Una vez más, surge la dimensión de “ir más allá” en la que la contribución de las mujeres se convierte en fundamental. Siempre ha sido así: la primera misionera de la historia del cristianismo fue Magdalena, como nos cuenta la biblista Marinella Perroni [p. 16]. Sin embargo, la misión contemporánea, en cuyo centro se encuentra el cuidado y el acompañamiento, tiene un rostro muy femenino, como muestra el caleidoscopio de historias recopiladas en este número. Desde la de Lisa Clark, misionera de la no violencia en la sociedad civil y en el seno de las instituciones, hasta la historia de la hermana Zvonka Mikec, del Instituto de las Hijas de María Auxiliadora, misionera de toda la vida en África, conocida en Roma por la escritora Tea Ranno, ex alumna salesiana. La recuperación de lo femenino, asociado durante mucho tiempo a la irracionalidad y a la incapacidad de gestión, como sostiene el teólogo protestante David Bosch, es fundamental para liberar el concepto de misión de cualquier pretensión de dominio, de cualquier ansiedad performativa, de cualquier paradigma eficientista. Sólo el misionero que combina el vigor con la ternura sabe crear espacios de auténtica gratuidad.
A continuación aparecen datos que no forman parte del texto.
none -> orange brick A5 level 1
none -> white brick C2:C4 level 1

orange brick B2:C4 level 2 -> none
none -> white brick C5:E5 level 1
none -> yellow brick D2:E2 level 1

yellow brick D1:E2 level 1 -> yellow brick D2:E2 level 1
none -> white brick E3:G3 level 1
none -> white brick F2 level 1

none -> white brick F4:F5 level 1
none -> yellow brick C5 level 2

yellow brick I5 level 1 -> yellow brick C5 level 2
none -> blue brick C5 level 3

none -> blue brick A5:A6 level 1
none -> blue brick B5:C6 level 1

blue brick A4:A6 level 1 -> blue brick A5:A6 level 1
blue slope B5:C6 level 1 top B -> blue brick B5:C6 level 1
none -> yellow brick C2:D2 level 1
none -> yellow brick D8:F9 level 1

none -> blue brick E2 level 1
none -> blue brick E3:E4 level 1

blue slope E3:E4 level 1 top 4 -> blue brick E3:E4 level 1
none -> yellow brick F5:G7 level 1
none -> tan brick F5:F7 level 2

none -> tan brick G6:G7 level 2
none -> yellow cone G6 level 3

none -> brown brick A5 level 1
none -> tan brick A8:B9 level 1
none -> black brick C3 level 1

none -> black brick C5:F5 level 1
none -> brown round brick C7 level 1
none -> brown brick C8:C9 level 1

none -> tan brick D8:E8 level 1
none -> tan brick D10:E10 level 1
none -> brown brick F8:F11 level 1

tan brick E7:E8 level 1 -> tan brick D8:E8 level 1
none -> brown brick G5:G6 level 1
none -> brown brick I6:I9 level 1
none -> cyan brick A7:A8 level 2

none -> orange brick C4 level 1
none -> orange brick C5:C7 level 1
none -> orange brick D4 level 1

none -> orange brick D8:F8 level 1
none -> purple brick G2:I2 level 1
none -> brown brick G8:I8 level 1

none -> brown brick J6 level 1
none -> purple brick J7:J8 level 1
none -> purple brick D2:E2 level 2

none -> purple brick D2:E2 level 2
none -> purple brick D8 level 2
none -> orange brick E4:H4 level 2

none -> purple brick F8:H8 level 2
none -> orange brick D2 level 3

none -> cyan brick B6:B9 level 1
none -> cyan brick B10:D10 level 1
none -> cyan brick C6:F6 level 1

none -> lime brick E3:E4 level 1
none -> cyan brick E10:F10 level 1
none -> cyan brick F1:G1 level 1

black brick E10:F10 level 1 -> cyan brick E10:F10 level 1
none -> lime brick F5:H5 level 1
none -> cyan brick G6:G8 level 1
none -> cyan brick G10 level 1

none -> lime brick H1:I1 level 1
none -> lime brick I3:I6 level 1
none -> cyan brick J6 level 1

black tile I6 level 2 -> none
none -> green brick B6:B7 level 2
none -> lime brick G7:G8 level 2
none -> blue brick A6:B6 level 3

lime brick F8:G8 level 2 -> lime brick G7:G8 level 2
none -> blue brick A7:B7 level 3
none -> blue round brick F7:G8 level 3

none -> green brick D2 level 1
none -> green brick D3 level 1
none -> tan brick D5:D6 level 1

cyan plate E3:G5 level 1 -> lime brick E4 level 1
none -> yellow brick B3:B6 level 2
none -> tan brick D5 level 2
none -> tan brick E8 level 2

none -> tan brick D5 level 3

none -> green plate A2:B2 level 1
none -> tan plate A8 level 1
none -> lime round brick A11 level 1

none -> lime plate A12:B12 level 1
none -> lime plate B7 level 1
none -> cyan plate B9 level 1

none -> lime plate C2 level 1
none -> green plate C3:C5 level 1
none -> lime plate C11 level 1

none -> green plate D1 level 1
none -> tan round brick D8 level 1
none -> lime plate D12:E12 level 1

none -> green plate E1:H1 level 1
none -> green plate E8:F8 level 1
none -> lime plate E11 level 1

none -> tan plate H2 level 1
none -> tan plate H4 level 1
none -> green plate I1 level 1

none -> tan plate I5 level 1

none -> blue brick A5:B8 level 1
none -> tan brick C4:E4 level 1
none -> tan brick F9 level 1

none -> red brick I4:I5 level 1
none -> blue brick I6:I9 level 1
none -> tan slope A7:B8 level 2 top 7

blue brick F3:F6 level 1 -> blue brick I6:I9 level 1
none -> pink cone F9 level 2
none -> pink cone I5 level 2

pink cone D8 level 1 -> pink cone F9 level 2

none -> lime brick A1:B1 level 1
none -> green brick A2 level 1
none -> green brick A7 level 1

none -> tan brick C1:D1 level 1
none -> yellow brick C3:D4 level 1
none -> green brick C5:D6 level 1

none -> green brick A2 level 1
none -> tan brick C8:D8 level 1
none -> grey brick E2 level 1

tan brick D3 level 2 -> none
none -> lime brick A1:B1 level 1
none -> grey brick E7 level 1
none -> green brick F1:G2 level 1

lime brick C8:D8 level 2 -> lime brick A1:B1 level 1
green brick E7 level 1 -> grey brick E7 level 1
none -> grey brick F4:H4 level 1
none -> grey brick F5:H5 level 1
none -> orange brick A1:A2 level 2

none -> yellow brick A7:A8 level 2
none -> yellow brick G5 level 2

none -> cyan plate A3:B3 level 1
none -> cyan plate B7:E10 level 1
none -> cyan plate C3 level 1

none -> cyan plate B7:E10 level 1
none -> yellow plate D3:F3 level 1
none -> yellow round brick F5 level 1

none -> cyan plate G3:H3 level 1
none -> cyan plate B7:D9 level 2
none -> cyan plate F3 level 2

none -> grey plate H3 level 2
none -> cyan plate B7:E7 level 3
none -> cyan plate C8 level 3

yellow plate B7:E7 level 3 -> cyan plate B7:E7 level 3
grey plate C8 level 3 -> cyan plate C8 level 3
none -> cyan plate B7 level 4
Sin duda, tal actitud mental y espiritual requiere un camino de formación integral, que sigue siendo uno de los retos abiertos. Los institutos y congregaciones, para las religiosas y/o laicas que pertenecen a ellos, combinan cada vez más la teología básica con estudios avanzados de misionología, así como un plan de estudios específico para el trabajo que van a realizar en las distintas obras, desde la sanidad hasta la educación. «Por supuesto, habría que reforzar más la parte de la interculturalidad», dice la Hermana Marta. Para los que, por el contrario, optan por partir con asociaciones o a través de la diócesis, además de la formación interna, existen cursos específicos, entre ellos el del Centro Unitario de Formación Misionera (CUM) de Verona.

El punto delicado, especialmente en tiempos de recesión mundial, sigue siendo el sustento. La solidaridad y el trabajo son las primeras fuentes aunque sean perennemente insuficientes. A menudo, la contribución de los benefactores cubre la realización de proyectos específicos. Sin embargo, es más difícil encontrar fondos para la subsistencia, indispensable para que las misioneras puedan dedicarse a tiempo completo a los pobres. Religiosas y laicas optan a menudo por la inserción en las diócesis de los países de acogida. Sin embargo, queda por resolver la cuestión de hacer que la contribución que se les reconoce por su compromiso con la pastoral sea totalmente adecuada en relación con el trabajo que realizan y apta para mantenerse. Una modalidad, aún pionera, que se está estableciendo es la de las comunidades misioneras intercongregacionales y, a veces, mixtas, que permiten vivir plenamente las relaciones de reciprocidad entre los géneros.

En resumen, la misión del siglo XXI no puede prescindir de las mujeres. «Su creatividad es indispensable para hacer frente a las situaciones límite en las que una se ve inmersa en misión. Para mí, misionera es aquella que ayuda a hacer nacer la fe tanto en los que no la conocen como en los que han perdido el sentido de ella». Una ” matrona del Evangelio ” que no está ansiosa por bautizar ni, lo que es peor, por ganar prosélitos, sino que busca abrir ventanas para que el soplo del Espíritu entre en las mujeres y los hombres de este tiempo.